2. The method as defined by claim 1 wherein electrical current applied to said first base region is operative to control light emission from said second base region.
3. The method as defined by claim 1, wherein said step of providing a coupling region comprises providing an electrical drain/coupler selected from the group consisting of a zener diode, a backward diode, a resonant tunneling diode, and an esaki diode.
4. The method as defined by claim 1, wherein said first and second emitter regions and said collector region are provided as semiconductor material of a first conductivity type, and wherein said first and second base regions are provided as semiconductor material of a second conductivity type.
5. The method as defined by claim 4, wherein said first conductivity type is provided as n-type and said second conductivity type is provided as p-type.
6. The method as defined by claim 1, further comprising providing an electrical output port of said semiconductor structure taken with respect to said collector region and said first emitter region.
7. The method as defined by claim 1, wherein said step of providing said layered semiconductor structure comprises depositing arsenic based III-V semiconductor materials for said collector region, said first base region, said first emitter region, said coupling region, said second base region, and said second emitter region.
8. The method as defined by claim 1, wherein said step of providing said layered semiconductor structure comprises depositing arsenic based III-V semiconductor materials for said collector region, said first base region, said coupling region, and said second base region, and depositing lattice matched phosphide based layers for at least one of said first and second emitter regions.
9. The method as defined by claim 1, further comprising providing a quantum size region in said first base region such that said collector region, said first base region, and said first emitter region operates as a further light-emitter in response to said application of electrical signals with respect to said second emitter region, said first base region, and said collector region.
10. The method as defined by claim 8, further comprising providing a quantum size region in said first base region such that said collector region, said first base region, and said first emitter region operates as a further light-emitter in response to said application of electrical signals with respect to said second emitter region, said first base region, and said collector region.

_Recorded information_:

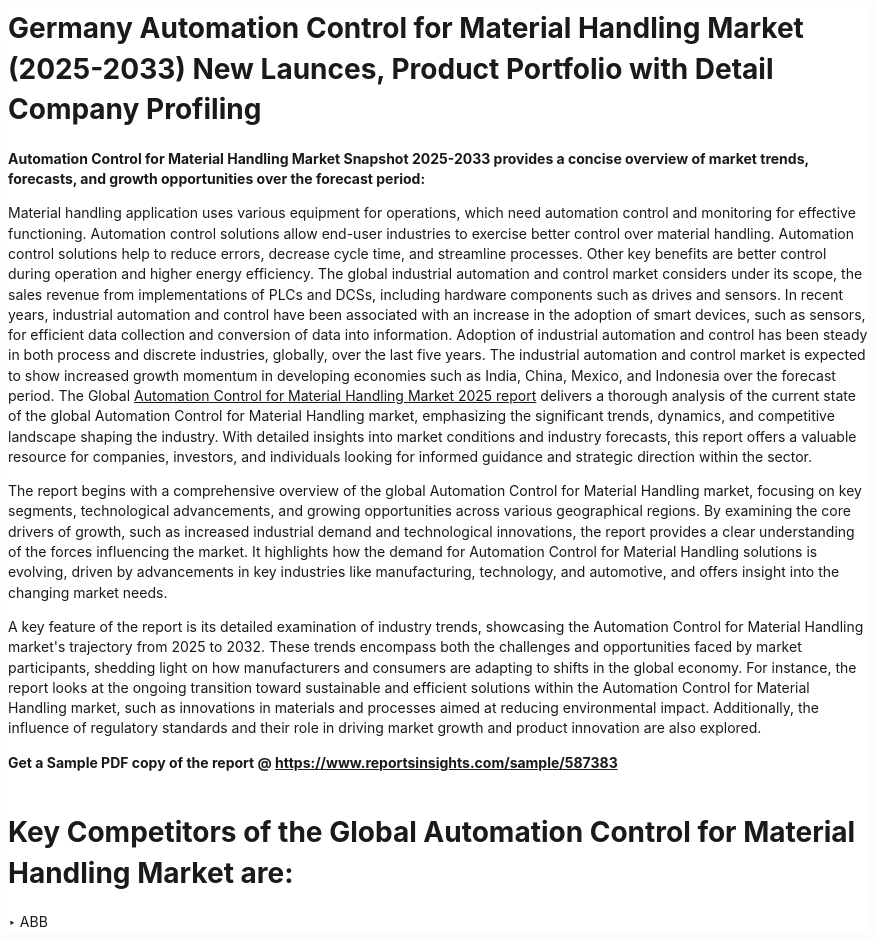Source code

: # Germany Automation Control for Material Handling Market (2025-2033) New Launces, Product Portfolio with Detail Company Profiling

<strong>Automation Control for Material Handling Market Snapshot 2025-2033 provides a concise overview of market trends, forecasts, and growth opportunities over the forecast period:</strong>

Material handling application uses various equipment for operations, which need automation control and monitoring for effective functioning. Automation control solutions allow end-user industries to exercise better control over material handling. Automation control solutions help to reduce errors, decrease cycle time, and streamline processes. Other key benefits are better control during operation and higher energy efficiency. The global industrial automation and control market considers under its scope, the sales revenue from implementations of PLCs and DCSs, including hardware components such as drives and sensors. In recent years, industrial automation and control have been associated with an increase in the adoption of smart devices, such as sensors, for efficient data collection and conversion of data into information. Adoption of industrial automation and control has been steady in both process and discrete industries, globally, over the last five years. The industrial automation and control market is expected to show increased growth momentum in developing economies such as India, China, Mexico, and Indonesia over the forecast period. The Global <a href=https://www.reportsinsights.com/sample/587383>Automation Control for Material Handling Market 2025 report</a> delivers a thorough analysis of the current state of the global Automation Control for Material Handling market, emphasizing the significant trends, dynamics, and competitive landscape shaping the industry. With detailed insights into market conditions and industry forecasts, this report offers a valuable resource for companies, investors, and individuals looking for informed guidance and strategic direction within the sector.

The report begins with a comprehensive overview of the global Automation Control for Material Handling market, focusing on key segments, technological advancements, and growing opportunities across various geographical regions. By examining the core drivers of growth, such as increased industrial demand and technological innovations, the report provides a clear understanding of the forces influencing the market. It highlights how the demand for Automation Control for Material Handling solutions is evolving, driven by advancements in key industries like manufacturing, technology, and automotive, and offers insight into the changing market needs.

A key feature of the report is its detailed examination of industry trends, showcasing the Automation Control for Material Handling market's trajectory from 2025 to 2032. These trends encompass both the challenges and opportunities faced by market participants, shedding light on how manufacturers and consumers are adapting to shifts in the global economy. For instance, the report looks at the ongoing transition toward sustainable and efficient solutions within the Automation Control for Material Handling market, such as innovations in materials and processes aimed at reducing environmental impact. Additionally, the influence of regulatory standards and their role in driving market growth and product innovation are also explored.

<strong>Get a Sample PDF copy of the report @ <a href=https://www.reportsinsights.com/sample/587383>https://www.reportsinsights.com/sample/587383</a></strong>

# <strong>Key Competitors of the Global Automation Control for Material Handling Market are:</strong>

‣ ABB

_Written task 1_: Print the section of the patent claims starting at "3. The method" and ending at "an esaki diode.".
_Written task 2_: According to claim 9 of the patent claims, why is a quantum size region provided in the first base region? Answer in one to three sentences.
The records were taken from a separate source.

_Your response 1_:
3. The method as defined by claim 1, wherein said step of providing a coupling region comprises providing an electrical drain/coupler selected from the group consisting of a zener diode, a backward diode, a resonant tunneling diode, and an esaki diode.

_Your response 2_: The quantum size region is provided so that the collector region, the first base region, and the first emitter region operate as a further light-emitter. They do so in response to electrical signals applied with respect to the second emitter region, the first base region, and the collector region.